En Junín de los Andes, el río Curruhué se congeló por completo, revelando truchas nadando bajo una capa de hielo. El fenómeno sorprendió a los habitantes locales y a los expertos en pesca deportiva.
Durante la ola polar que azotó la Patagonia, Junín de los Andes fue escenario de un fenómeno natural asombroso. El río Curruhué, conocido por su belleza y diversidad acuática, amaneció completamente congelado, permitiendo observar truchas moviéndose bajo la capa de hielo. Las bajas temperaturas, que alcanzaron los -16°C, fueron suficientes para solidificar la superficie del agua, creando una escena que parecía sacada de un documental invernal.
El evento fue capturado en video por un residente local y rápidamente se difundió entre los habitantes de la zona. La imagen de las truchas nadando bajo el hielo dejó perplejos tanto a vecinos como a expertos. Un guía de pesca, habituado a recorrer el río durante todo el año, expresó su asombro al afirmar que nunca había presenciado algo similar.
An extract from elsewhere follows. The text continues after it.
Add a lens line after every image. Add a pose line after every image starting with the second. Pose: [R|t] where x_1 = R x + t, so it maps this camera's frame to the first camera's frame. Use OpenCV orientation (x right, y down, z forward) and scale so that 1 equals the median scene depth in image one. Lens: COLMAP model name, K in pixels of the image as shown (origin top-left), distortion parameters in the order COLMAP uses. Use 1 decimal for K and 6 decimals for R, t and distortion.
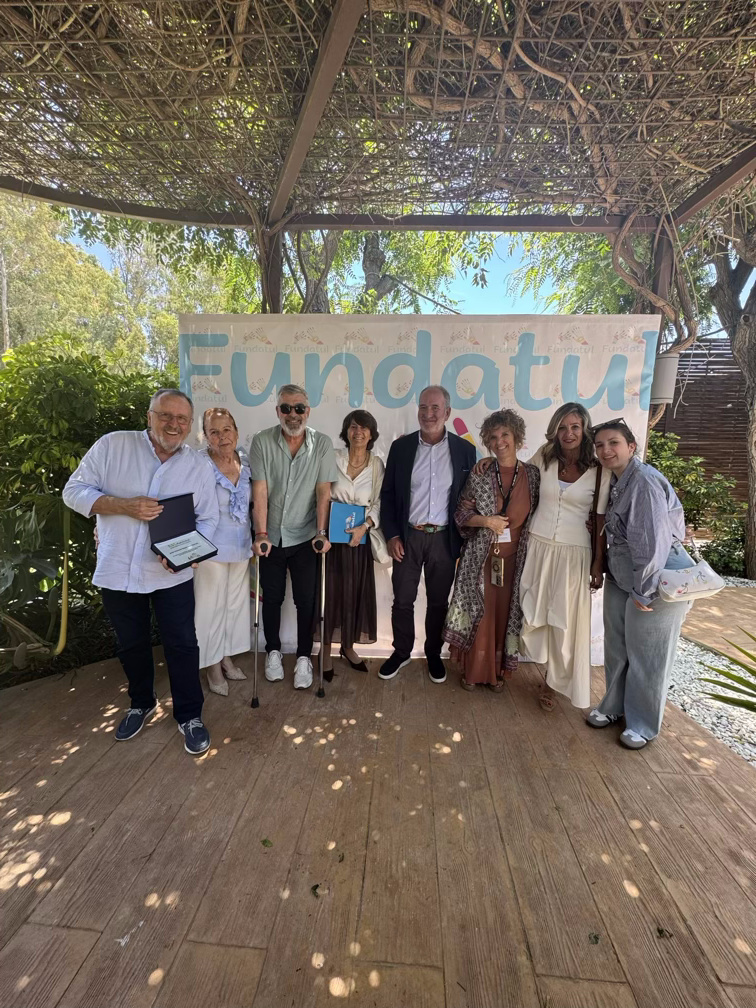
lens RADIAL K [[406.7, 0, 378.4], [0, 406.7, 500.6], [0, 0, 1]] dist [-0.003407, -0.000531]
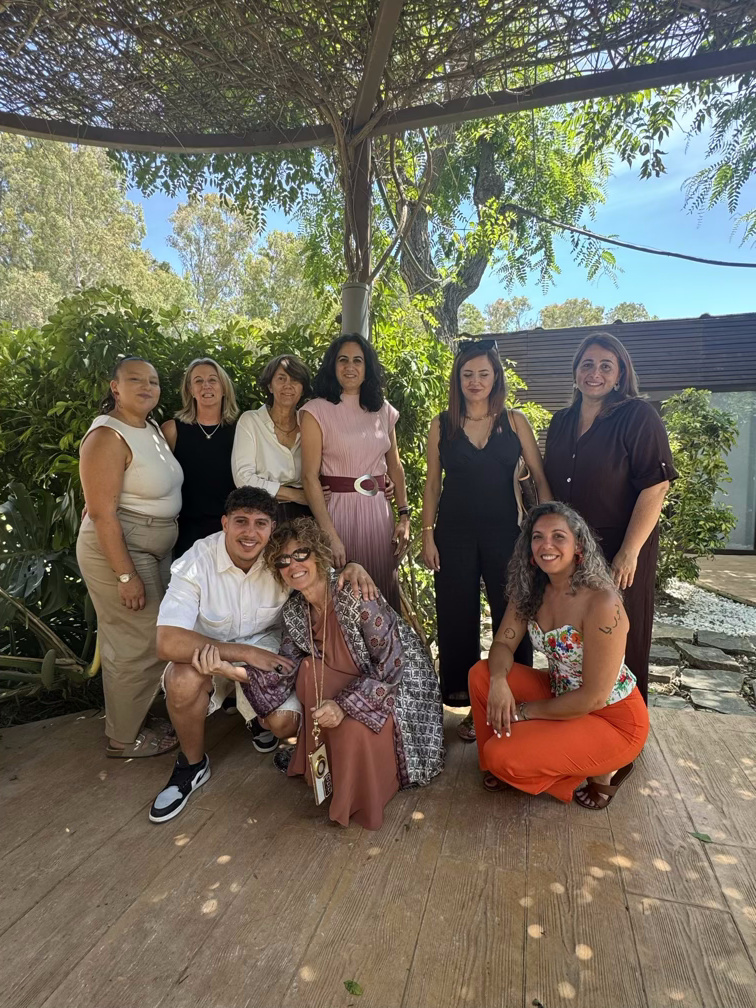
lens RADIAL K [[520.7, 0, 377.8], [0, 520.7, 502.7], [0, 0, 1]] dist [-0.002698, -0.001075]
pose [[0.976040, -0.020598, -0.216615, -0.030878], [0.006076, 0.997701, -0.067493, 0.095453], [0.217507, 0.064559, 0.973921, 0.113208]]
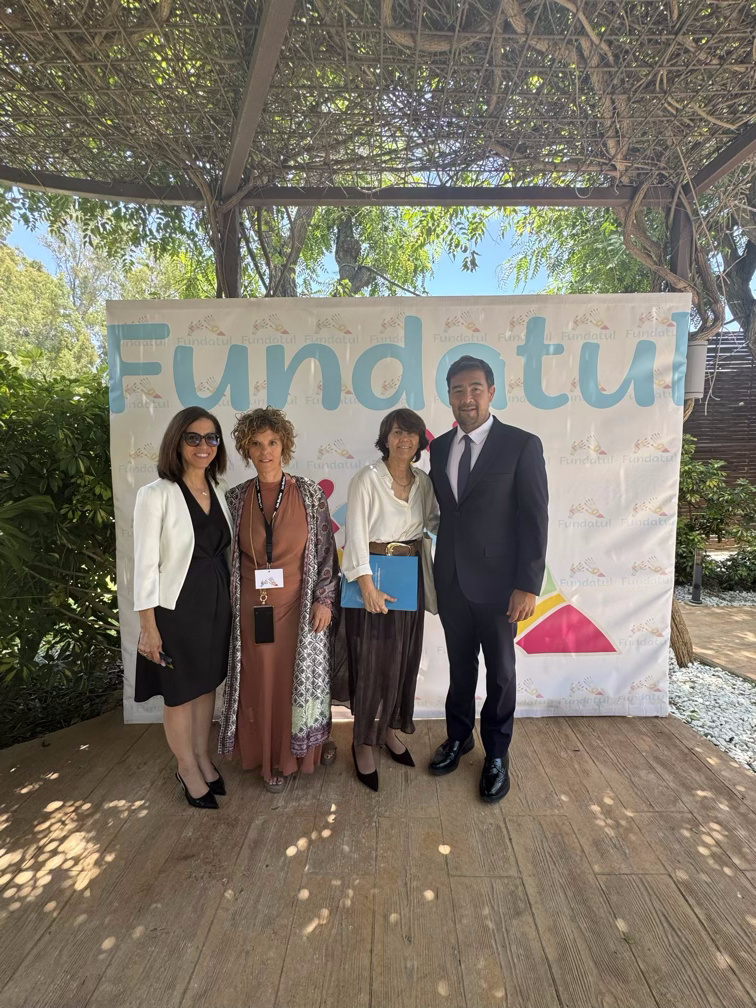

El río Curruhué, que nace en el lago homónimo dentro del Parque Nacional Lanín y desemboca en el río Chimehuín, es un destino popular para los pescadores deportivos. Su agua clara y corriente constante alberga diversas especies de truchas, como la arcoíris, marrón y fontinalis. A pesar de su corta extensión, el río desempeña un papel crucial en el ecosistema local y en la oferta turística de la región.
Este fenómeno no solo destaca la belleza natural de la zona, sino que también pone de relieve los efectos del cambio climático en el comportamiento de los ecosistemas acuáticos. El congelamiento total de un río, aunque raro, es un recordatorio de la fragilidad y la interconexión de nuestros entornos naturales.